Qu'est-ce qu'un bon film ?
Vaste question....
Pour ma part, je suis un peu matheux-psychorigide-qui-classe-tout-dans-des-boîtes.
Et donc, j'aime faire une liste. Un bon film, c'est ça, et ça, etc...
De ce point de vue, Copland est parfait. Alors, faisons-là cette liste !
Un bon film c'est :
une intrigue qui tient la route. Ici, c'est le cas. Superboy devrait être exfiltré discrètement, mais bien sûr, l'impondérable s'en mêle et les rebondissements sont inattendus et réalistes. Je coche la case "intrigue".

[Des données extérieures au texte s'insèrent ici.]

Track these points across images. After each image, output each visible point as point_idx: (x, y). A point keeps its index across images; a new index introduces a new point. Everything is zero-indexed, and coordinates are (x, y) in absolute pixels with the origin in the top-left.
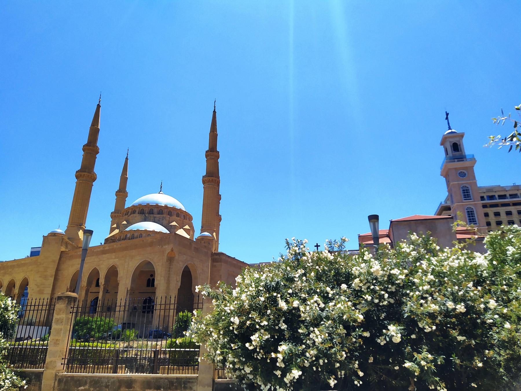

Des situations humaines qui nous renvoient à notre propre vie. Là encore, je coche la case ! Le héros qui sauve la belle mais se la fait souffler par un petit con, c'est très humain ! Le même con et la même belle au bord du divorce 15 ans plus tard, là aussi, ça parle.
Le personnage de Figgis (Ray Liotta) est également très habile. Tour à tour loyal ou arnaqueur, il fait partie de ces grands anti-héros éminemment humains. Ni enculés ni saints, vrais quoi ! Je pense à l'homme d'affaires joué par Rod Steiger dans Docteur Jivago, par exemple. A l'amant de Jane Fonda dans La Poursuite impitoyable. Et tiens ! Rod Steiger encore, et le Sud encore : le shérif raciste mais par habitude ancestrale, pas par conviction, obligé d'assister le Sydney Poitier de "Dans la chaleur de la nuit".
Harvey Keitel est pas mal non plus : il se prend pour le vrai chef, le Duce local de la Mafia, mais en fait, il est aussi abruti et paumé que ceux qu'il pense dominer. Il sous-estime Stallone, il croit naïvement pouvoir sauver Superboy, il ne voit pas que sa femme le trompe avec un jeune flic, qu'il laisse pourtant mourir, mais pour de tout autres raisons ! Comme dirait Renaud : il est à la limite du hors-jeu !
Les acteurs sont-ils bons ? Ca compte, dans un film, n'est-ce pas ? Faut-il vraiment s'étendre ? Copland est presque un modèle pour ça. Casting magistral, acteurs "à leur haut niveau habituel", comme De Niro et Keitel, ou carrément habités comme Ray Liotta, génial. Et Stallone, bien sûr. LA réussite du film. Ceux qui n'ont jamais vu FIST ou n'ont regardé qu'à moitié le premier Rocky et le premier Rambo pensaient à tort que Stallone est un abruti, mais même ceux qui "savaient" ont été bluffés par sa performance.
Arrivé là, on se dit que c'est bon, Copland est un bon film. Et pourtant, il manque encore un élément : une ambiance. C'est très personnel, mais pour moi, l'ambiance est essentielle.
Ben oui. Visualisez.... Un James Bond tourné entre Maubeuges et Rostock ?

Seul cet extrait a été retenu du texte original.